Diaz-Meco’s team used a mouse model lacking p62 in fat cells, which leads to increased adiposity and metabolic problems.

They found that p62 deficiency in fat cells promotes the progression and metastasis of prostate cancer in mice by inhibiting a protein complex called mTORC1.

The tumours suppress energy-consuming activities such as fat cell development, a metabolic process called oxidative phosphorylation, and fatty acid metabolism in white fat tissue.

What To Do To KEep Weight In Check

As a result, more fatty acids and other nutrients are available to support tumour growth.

“This metabolic reprogramming orchestrated by the loss of p62 in adipocytes appears to help tumours cope with the high-energy demands of an aggressive cancer,” said Diaz-Meco.

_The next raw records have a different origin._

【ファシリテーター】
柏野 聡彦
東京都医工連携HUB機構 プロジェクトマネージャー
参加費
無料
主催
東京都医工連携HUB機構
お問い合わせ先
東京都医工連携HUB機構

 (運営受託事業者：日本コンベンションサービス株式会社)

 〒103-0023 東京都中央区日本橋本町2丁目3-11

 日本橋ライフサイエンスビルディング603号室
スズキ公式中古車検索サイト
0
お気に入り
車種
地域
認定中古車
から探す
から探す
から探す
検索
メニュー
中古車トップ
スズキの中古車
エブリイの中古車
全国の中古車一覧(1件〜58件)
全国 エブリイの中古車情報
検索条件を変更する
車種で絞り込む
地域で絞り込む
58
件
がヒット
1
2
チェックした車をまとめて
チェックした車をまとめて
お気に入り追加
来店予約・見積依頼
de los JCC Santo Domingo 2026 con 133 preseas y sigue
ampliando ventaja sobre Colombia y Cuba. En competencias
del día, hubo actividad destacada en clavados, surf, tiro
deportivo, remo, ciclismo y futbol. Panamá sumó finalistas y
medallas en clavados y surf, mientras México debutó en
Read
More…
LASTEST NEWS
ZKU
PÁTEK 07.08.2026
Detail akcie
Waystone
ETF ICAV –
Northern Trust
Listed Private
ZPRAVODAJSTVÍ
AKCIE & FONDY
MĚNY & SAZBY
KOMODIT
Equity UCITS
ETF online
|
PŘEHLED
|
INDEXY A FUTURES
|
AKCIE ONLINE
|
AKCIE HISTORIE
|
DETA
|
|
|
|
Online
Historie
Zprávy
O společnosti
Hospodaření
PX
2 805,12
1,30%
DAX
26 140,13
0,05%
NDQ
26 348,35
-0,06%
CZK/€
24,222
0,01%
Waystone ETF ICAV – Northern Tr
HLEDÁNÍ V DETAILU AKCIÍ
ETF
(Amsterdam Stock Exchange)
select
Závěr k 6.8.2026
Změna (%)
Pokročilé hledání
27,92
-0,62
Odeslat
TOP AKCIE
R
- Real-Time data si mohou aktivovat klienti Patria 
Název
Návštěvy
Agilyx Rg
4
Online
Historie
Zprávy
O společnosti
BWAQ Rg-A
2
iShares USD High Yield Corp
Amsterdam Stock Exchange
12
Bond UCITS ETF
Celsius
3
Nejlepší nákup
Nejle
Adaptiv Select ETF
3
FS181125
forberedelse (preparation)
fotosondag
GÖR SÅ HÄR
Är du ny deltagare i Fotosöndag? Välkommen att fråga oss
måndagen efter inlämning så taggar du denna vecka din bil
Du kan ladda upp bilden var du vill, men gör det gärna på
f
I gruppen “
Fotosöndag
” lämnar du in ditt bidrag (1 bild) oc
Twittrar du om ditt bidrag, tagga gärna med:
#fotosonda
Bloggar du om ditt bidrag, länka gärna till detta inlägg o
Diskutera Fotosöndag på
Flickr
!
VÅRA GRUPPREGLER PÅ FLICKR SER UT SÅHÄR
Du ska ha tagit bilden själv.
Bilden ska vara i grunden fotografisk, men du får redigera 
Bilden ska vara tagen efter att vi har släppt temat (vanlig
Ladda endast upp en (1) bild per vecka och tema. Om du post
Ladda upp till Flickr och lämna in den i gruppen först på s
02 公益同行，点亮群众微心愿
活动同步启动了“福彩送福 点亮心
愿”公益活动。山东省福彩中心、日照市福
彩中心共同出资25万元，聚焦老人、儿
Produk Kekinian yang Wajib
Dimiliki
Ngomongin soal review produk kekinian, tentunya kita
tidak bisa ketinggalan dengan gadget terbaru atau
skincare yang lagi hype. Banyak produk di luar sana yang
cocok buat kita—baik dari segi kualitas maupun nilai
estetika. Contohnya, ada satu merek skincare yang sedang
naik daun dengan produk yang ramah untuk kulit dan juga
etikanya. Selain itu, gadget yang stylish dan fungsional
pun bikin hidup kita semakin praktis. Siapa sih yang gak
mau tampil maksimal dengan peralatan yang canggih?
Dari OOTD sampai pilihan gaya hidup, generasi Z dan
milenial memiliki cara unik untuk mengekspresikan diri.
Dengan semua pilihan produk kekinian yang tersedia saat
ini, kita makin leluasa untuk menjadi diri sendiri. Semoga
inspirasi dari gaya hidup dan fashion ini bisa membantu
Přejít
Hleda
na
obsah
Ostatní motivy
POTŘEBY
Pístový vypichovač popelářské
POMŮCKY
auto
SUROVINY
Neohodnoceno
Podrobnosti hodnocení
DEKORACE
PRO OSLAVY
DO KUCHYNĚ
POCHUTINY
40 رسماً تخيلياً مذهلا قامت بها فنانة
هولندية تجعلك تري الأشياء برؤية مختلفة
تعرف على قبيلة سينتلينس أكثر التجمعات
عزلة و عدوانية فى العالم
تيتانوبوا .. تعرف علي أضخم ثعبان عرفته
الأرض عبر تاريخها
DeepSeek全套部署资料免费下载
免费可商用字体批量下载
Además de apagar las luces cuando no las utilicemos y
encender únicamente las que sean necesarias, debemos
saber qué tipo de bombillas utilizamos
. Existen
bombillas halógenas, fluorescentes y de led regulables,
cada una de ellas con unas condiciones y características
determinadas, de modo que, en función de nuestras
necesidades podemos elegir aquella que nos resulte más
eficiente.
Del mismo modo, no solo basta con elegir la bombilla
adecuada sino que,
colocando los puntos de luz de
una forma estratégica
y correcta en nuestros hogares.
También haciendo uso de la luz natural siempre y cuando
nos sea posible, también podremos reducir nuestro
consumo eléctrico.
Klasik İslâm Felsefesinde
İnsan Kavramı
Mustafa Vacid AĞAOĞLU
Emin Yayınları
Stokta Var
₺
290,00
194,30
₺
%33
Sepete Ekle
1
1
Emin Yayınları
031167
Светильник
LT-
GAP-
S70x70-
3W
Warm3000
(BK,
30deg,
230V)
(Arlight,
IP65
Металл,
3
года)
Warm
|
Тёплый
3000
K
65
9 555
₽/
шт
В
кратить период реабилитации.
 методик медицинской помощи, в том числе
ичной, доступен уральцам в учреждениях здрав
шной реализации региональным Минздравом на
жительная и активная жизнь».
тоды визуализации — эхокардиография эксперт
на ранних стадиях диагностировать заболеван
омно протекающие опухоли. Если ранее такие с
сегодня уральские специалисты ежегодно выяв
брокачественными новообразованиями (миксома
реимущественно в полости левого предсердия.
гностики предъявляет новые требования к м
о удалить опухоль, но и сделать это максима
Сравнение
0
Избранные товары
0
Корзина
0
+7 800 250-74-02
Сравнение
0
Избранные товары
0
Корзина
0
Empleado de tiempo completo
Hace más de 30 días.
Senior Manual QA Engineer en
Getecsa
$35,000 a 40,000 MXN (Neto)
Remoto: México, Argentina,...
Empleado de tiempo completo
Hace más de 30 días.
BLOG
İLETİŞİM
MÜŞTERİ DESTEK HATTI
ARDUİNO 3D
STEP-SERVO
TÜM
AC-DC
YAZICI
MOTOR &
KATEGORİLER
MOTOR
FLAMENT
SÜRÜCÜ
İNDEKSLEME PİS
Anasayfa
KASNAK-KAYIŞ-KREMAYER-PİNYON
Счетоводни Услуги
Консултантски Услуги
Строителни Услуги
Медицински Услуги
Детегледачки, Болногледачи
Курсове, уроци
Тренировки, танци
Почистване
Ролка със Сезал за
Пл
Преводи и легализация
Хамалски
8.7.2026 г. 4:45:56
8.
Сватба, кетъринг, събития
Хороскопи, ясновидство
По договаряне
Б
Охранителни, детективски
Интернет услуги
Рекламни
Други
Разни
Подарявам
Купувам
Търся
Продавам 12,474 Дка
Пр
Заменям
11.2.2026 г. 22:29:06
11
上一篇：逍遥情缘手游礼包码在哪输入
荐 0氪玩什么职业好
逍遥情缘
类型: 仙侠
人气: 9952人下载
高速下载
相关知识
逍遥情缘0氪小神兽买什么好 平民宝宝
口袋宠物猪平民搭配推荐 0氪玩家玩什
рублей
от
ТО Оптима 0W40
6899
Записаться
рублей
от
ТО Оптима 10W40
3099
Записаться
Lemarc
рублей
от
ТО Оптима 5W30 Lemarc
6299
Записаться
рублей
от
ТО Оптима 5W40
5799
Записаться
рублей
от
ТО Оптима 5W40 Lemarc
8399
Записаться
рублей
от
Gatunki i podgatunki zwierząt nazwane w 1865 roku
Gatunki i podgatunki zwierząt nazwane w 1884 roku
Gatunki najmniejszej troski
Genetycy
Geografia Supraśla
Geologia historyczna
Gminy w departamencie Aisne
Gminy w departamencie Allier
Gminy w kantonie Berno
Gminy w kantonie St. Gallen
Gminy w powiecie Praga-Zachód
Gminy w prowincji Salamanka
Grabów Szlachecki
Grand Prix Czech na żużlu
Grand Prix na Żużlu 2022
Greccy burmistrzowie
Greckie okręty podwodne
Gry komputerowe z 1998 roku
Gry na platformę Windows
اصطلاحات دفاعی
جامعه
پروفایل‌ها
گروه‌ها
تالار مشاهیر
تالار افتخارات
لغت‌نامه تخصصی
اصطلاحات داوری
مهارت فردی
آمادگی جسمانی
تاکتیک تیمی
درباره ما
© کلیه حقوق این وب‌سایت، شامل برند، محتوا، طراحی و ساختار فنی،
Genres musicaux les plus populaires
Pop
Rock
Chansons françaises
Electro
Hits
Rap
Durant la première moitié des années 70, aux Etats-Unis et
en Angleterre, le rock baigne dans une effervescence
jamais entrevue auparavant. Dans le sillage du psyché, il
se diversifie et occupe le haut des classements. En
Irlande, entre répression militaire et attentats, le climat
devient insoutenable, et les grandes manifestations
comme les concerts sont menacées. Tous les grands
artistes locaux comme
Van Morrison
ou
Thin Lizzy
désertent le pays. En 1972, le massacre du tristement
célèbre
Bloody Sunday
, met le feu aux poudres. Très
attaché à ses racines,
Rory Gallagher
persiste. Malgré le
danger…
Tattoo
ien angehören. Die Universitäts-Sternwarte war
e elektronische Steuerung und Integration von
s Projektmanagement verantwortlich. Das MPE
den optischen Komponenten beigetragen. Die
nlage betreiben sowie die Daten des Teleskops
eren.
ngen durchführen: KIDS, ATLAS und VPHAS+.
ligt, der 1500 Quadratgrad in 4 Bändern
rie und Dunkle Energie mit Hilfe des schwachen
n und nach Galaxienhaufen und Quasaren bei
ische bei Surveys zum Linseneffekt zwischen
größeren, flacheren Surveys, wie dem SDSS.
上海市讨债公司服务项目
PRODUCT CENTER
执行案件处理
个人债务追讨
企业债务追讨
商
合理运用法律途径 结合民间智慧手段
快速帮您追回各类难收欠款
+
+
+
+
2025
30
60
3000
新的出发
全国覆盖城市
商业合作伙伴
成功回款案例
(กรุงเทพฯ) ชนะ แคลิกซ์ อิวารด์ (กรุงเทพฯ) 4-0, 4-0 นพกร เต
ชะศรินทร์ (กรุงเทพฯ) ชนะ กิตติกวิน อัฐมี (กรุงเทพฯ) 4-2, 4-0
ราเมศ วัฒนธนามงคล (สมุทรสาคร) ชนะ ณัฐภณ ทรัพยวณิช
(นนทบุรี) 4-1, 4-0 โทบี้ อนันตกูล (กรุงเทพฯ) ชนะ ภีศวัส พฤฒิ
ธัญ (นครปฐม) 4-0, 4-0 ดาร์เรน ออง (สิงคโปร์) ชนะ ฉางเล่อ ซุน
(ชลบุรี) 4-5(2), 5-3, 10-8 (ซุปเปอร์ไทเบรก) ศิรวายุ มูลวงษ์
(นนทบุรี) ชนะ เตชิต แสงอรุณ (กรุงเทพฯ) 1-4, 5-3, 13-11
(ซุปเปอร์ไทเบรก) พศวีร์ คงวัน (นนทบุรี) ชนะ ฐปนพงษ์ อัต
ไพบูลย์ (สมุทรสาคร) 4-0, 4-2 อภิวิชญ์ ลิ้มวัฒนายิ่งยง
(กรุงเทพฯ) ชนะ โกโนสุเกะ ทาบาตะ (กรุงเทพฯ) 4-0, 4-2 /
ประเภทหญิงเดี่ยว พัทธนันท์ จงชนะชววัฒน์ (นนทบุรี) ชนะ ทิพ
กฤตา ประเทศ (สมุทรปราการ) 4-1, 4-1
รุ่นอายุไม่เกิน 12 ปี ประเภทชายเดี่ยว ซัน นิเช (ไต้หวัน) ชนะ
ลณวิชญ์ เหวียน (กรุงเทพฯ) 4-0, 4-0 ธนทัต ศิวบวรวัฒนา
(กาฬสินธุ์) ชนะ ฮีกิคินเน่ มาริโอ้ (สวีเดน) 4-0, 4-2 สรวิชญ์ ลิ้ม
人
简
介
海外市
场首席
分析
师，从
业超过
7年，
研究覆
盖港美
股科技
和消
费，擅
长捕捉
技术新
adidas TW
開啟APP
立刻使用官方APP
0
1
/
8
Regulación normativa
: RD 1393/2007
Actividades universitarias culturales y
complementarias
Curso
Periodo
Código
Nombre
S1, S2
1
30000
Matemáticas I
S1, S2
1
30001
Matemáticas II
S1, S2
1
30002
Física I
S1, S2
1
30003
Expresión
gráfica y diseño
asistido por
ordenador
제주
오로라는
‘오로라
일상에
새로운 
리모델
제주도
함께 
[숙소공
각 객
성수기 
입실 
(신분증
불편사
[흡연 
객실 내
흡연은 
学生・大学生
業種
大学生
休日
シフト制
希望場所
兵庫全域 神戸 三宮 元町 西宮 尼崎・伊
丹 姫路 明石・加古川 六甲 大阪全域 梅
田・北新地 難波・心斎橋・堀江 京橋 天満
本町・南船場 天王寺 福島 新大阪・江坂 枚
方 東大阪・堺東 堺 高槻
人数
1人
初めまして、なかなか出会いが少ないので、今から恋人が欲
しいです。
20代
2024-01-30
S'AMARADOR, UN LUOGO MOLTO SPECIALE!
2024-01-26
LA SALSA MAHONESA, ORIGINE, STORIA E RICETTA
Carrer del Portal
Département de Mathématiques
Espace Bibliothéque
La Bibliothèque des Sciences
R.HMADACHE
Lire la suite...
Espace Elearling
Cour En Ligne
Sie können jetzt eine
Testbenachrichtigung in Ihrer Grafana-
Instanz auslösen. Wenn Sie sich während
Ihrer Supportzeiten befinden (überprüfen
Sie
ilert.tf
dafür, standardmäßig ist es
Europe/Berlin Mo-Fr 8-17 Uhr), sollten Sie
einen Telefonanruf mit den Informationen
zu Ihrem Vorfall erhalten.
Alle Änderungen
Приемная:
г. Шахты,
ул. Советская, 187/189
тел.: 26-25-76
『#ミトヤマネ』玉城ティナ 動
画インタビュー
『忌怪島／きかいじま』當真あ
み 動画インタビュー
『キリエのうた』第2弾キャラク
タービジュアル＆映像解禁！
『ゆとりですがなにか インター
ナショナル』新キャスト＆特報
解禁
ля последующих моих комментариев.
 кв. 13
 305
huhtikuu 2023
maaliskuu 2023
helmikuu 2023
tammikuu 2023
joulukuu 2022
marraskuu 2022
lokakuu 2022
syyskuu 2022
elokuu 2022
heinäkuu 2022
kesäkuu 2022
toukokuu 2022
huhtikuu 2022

Additional experiments have shown that p62 deficiency in fat tissue promotes the synthesis of proteins called osteopontin and Cpt1a, which are critical for prostate cancer proliferation, migration and invasion.

These findings are clinically relevant because high levels of osteopontin and Cpt1a are associated with aggressive, metastatic castration-resistant prostate cancer in humans.

“The significance is huge because we identify a new set of therapeutic targets that, if modulated, should block the ability of activated adipose tissue to promote tumour malignancy,” said the paper’s co-auther Jorge Moscat at the SBP.

Losing weight is a tough task, but these two keys things can help you keep your weight in check.

1. Have a healthy and balance diet - fruit and vegetables, starchy carbohydrate, dairy and protein.

2. Be more physically active - find every opportunity to exercise. 

Small manageable changes are helpful for not only losing weight but keeping the weight off. 

If you love soft drinks, this may not be friendly but it is important that you do it to stay healthy.

You just have to cut down on sugary drinks, reduce portion sizes and maintaining regular meal times. 

Also Read: See What WHO Says Is Making Your Child Obese

Always keep an eye on the weight of your children because obese children are more likely to grow into obese adults and obese adults are more at risk of cancer.